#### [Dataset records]
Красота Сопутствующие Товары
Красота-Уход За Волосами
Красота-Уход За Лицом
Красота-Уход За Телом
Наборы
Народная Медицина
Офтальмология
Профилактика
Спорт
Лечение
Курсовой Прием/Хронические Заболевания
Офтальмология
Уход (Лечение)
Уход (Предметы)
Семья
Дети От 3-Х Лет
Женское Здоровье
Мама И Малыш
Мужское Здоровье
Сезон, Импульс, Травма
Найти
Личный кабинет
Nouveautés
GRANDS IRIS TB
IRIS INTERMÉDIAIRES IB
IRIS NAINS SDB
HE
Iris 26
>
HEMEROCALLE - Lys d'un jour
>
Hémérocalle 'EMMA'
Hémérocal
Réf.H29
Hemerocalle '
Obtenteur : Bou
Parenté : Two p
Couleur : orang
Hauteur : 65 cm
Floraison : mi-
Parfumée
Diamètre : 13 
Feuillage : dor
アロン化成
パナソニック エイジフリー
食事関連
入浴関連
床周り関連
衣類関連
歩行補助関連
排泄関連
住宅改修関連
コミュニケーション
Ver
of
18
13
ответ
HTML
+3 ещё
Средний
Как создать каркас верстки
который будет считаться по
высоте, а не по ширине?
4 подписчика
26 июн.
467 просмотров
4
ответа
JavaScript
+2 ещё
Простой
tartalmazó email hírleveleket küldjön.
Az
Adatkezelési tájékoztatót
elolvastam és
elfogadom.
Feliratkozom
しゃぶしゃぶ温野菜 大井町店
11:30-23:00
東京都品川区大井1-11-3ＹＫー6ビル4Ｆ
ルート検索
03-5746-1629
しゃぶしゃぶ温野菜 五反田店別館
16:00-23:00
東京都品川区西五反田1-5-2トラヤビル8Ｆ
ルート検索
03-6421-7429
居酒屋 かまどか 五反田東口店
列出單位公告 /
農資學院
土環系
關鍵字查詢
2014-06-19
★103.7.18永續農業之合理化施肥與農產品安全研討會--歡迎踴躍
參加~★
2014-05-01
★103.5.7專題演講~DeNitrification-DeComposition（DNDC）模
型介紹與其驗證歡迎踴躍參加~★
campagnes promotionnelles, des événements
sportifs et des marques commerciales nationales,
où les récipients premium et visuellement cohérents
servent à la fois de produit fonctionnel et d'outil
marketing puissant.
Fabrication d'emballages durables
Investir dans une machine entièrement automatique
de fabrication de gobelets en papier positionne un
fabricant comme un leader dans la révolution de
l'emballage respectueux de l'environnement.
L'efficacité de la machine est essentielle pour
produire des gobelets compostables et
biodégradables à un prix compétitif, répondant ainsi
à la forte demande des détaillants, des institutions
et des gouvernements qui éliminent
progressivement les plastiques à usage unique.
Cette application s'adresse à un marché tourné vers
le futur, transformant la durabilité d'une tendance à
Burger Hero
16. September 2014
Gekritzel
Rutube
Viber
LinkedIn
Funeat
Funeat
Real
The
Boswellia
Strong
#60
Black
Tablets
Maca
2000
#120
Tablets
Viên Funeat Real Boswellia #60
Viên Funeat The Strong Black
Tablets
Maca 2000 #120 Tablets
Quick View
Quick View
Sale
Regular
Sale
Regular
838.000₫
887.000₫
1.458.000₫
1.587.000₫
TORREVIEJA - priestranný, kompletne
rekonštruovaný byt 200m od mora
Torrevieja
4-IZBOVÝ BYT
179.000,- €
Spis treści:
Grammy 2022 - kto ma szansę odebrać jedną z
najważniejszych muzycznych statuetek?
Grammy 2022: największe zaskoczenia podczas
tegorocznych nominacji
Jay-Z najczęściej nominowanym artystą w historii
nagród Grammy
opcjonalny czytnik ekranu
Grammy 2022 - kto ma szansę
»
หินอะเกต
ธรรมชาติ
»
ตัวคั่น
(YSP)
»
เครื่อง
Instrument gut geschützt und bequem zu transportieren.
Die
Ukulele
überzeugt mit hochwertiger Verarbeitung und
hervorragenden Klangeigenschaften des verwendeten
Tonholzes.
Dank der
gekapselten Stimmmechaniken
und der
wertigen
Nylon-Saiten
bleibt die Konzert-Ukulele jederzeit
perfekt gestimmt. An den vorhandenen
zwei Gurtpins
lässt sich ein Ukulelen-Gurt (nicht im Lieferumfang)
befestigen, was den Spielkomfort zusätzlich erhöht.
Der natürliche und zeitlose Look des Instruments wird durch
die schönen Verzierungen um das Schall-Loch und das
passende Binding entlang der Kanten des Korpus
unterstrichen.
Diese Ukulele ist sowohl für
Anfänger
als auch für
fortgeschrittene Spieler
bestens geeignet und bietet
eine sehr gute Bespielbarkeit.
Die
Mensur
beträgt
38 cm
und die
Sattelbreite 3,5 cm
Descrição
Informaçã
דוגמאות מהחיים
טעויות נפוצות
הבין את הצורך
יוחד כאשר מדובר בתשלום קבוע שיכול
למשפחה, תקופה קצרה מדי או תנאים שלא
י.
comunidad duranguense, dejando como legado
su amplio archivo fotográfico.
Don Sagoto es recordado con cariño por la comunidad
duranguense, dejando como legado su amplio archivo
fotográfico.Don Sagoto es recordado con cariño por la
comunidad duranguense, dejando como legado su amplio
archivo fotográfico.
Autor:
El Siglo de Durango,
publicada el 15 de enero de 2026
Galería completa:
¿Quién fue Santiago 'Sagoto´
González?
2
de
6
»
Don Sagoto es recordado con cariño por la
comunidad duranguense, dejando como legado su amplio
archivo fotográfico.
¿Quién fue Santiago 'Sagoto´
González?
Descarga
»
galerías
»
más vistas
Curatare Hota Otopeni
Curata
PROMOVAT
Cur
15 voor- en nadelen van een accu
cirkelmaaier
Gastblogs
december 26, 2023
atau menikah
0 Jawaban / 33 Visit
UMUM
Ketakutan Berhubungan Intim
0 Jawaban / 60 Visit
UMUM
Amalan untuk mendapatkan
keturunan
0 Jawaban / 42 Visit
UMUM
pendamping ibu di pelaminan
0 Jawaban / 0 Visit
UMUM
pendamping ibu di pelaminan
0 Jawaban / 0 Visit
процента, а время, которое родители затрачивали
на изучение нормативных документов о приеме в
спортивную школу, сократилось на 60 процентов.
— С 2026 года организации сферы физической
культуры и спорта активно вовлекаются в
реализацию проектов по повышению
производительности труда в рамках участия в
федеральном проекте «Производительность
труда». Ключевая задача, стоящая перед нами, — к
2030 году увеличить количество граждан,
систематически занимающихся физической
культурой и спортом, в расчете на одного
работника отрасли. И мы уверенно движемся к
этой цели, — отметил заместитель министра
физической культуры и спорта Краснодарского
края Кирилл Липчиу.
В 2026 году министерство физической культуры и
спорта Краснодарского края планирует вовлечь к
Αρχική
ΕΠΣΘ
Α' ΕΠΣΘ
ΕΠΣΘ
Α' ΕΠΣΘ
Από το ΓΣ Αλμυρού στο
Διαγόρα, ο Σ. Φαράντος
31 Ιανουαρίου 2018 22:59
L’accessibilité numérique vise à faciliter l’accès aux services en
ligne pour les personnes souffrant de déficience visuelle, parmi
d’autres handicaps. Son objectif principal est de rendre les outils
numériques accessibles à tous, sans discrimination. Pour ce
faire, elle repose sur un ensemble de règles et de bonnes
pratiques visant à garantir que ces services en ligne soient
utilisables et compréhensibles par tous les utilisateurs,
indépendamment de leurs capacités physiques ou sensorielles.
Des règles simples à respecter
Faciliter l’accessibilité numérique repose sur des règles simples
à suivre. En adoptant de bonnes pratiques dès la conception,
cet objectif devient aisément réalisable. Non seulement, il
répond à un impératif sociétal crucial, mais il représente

#### [TASK DIRECTIONS]
No line may be altered or left out when the data is written out.

#### [TASK RESPONSE]
Красота Сопутствующие Товары
Красота-Уход За Волосами
Красота-Уход За Лицом
Красота-Уход За Телом
Наборы
Народная Медицина
Офтальмология
Профилактика
Спорт
Лечение
Курсовой Прием/Хронические Заболевания
Офтальмология
Уход (Лечение)
Уход (Предметы)
Семья
Дети От 3-Х Лет
Женское Здоровье
Мама И Малыш
Мужское Здоровье
Сезон, Импульс, Травма
Найти
Личный кабинет
Nouveautés
GRANDS IRIS TB
IRIS INTERMÉDIAIRES IB
IRIS NAINS SDB
HE
Iris 26
>
HEMEROCALLE - Lys d'un jour
>
Hémérocalle 'EMMA'
Hémérocal
Réf.H29
Hemerocalle '
Obtenteur : Bou
Parenté : Two p
Couleur : orang
Hauteur : 65 cm
Floraison : mi-
Parfumée
Diamètre : 13 
Feuillage : dor
アロン化成
パナソニック エイジフリー
食事関連
入浴関連
床周り関連
衣類関連
歩行補助関連
排泄関連
住宅改修関連
コミュニケーション
Ver
of
18
13
ответ
HTML
+3 ещё
Средний
Как создать каркас верстки
который будет считаться по
высоте, а не по ширине?
4 подписчика
26 июн.
467 просмотров
4
ответа
JavaScript
+2 ещё
Простой
tartalmazó email hírleveleket küldjön.
Az
Adatkezelési tájékoztatót
elolvastam és
elfogadom.
Feliratkozom
しゃぶしゃぶ温野菜 大井町店
11:30-23:00
東京都品川区大井1-11-3ＹＫー6ビル4Ｆ
ルート検索
03-5746-1629
しゃぶしゃぶ温野菜 五反田店別館
16:00-23:00
東京都品川区西五反田1-5-2トラヤビル8Ｆ
ルート検索
03-6421-7429
居酒屋 かまどか 五反田東口店
列出單位公告 /
農資學院
土環系
關鍵字查詢
2014-06-19
★103.7.18永續農業之合理化施肥與農產品安全研討會--歡迎踴躍
參加~★
2014-05-01
★103.5.7專題演講~DeNitrification-DeComposition（DNDC）模
型介紹與其驗證歡迎踴躍參加~★
campagnes promotionnelles, des événements
sportifs et des marques commerciales nationales,
où les récipients premium et visuellement cohérents
servent à la fois de produit fonctionnel et d'outil
marketing puissant.
Fabrication d'emballages durables
Investir dans une machine entièrement automatique
de fabrication de gobelets en papier positionne un
fabricant comme un leader dans la révolution de
l'emballage respectueux de l'environnement.
L'efficacité de la machine est essentielle pour
produire des gobelets compostables et
biodégradables à un prix compétitif, répondant ainsi
à la forte demande des détaillants, des institutions
et des gouvernements qui éliminent
progressivement les plastiques à usage unique.
Cette application s'adresse à un marché tourné vers
le futur, transformant la durabilité d'une tendance à
Burger Hero
16. September 2014
Gekritzel
Rutube
Viber
LinkedIn
Funeat
Funeat
Real
The
Boswellia
Strong
#60
Black
Tablets
Maca
2000
#120
Tablets
Viên Funeat Real Boswellia #60
Viên Funeat The Strong Black
Tablets
Maca 2000 #120 Tablets
Quick View
Quick View
Sale
Regular
Sale
Regular
838.000₫
887.000₫
1.458.000₫
1.587.000₫
TORREVIEJA - priestranný, kompletne
rekonštruovaný byt 200m od mora
Torrevieja
4-IZBOVÝ BYT
179.000,- €
Spis treści:
Grammy 2022 - kto ma szansę odebrać jedną z
najważniejszych muzycznych statuetek?
Grammy 2022: największe zaskoczenia podczas
tegorocznych nominacji
Jay-Z najczęściej nominowanym artystą w historii
nagród Grammy
opcjonalny czytnik ekranu
Grammy 2022 - kto ma szansę
»
หินอะเกต
ธรรมชาติ
»
ตัวคั่น
(YSP)
»
เครื่อง
Instrument gut geschützt und bequem zu transportieren.
Die
Ukulele
überzeugt mit hochwertiger Verarbeitung und
hervorragenden Klangeigenschaften des verwendeten
Tonholzes.
Dank der
gekapselten Stimmmechaniken
und der
wertigen
Nylon-Saiten
bleibt die Konzert-Ukulele jederzeit
perfekt gestimmt. An den vorhandenen
zwei Gurtpins
lässt sich ein Ukulelen-Gurt (nicht im Lieferumfang)
befestigen, was den Spielkomfort zusätzlich erhöht.
Der natürliche und zeitlose Look des Instruments wird durch
die schönen Verzierungen um das Schall-Loch und das
passende Binding entlang der Kanten des Korpus
unterstrichen.
Diese Ukulele ist sowohl für
Anfänger
als auch für
fortgeschrittene Spieler
bestens geeignet und bietet
eine sehr gute Bespielbarkeit.
Die
Mensur
beträgt
38 cm
und die
Sattelbreite 3,5 cm
Descrição
Informaçã
דוגמאות מהחיים
טעויות נפוצות
הבין את הצורך
יוחד כאשר מדובר בתשלום קבוע שיכול
למשפחה, תקופה קצרה מדי או תנאים שלא
י.
comunidad duranguense, dejando como legado
su amplio archivo fotográfico.
Don Sagoto es recordado con cariño por la comunidad
duranguense, dejando como legado su amplio archivo
fotográfico.Don Sagoto es recordado con cariño por la
comunidad duranguense, dejando como legado su amplio
archivo fotográfico.
Autor:
El Siglo de Durango,
publicada el 15 de enero de 2026
Galería completa:
¿Quién fue Santiago 'Sagoto´
González?
2
de
6
»
Don Sagoto es recordado con cariño por la
comunidad duranguense, dejando como legado su amplio
archivo fotográfico.
¿Quién fue Santiago 'Sagoto´
González?
Descarga
»
galerías
»
más vistas
Curatare Hota Otopeni
Curata
PROMOVAT
Cur
15 voor- en nadelen van een accu
cirkelmaaier
Gastblogs
december 26, 2023
atau menikah
0 Jawaban / 33 Visit
UMUM
Ketakutan Berhubungan Intim
0 Jawaban / 60 Visit
UMUM
Amalan untuk mendapatkan
keturunan
0 Jawaban / 42 Visit
UMUM
pendamping ibu di pelaminan
0 Jawaban / 0 Visit
UMUM
pendamping ibu di pelaminan
0 Jawaban / 0 Visit
процента, а время, которое родители затрачивали
на изучение нормативных документов о приеме в
спортивную школу, сократилось на 60 процентов.
— С 2026 года организации сферы физической
культуры и спорта активно вовлекаются в
реализацию проектов по повышению
производительности труда в рамках участия в
федеральном проекте «Производительность
труда». Ключевая задача, стоящая перед нами, — к
2030 году увеличить количество граждан,
систематически занимающихся физической
культурой и спортом, в расчете на одного
работника отрасли. И мы уверенно движемся к
этой цели, — отметил заместитель министра
физической культуры и спорта Краснодарского
края Кирилл Липчиу.
В 2026 году министерство физической культуры и
спорта Краснодарского края планирует вовлечь к
Αρχική
ΕΠΣΘ
Α' ΕΠΣΘ
ΕΠΣΘ
Α' ΕΠΣΘ
Από το ΓΣ Αλμυρού στο
Διαγόρα, ο Σ. Φαράντος
31 Ιανουαρίου 2018 22:59
L’accessibilité numérique vise à faciliter l’accès aux services en
ligne pour les personnes souffrant de déficience visuelle, parmi
d’autres handicaps. Son objectif principal est de rendre les outils
numériques accessibles à tous, sans discrimination. Pour ce
faire, elle repose sur un ensemble de règles et de bonnes
pratiques visant à garantir que ces services en ligne soient
utilisables et compréhensibles par tous les utilisateurs,
indépendamment de leurs capacités physiques ou sensorielles.
Des règles simples à respecter
Faciliter l’accessibilité numérique repose sur des règles simples
à suivre. En adoptant de bonnes pratiques dès la conception,
cet objectif devient aisément réalisable. Non seulement, il
répond à un impératif sociétal crucial, mais il représente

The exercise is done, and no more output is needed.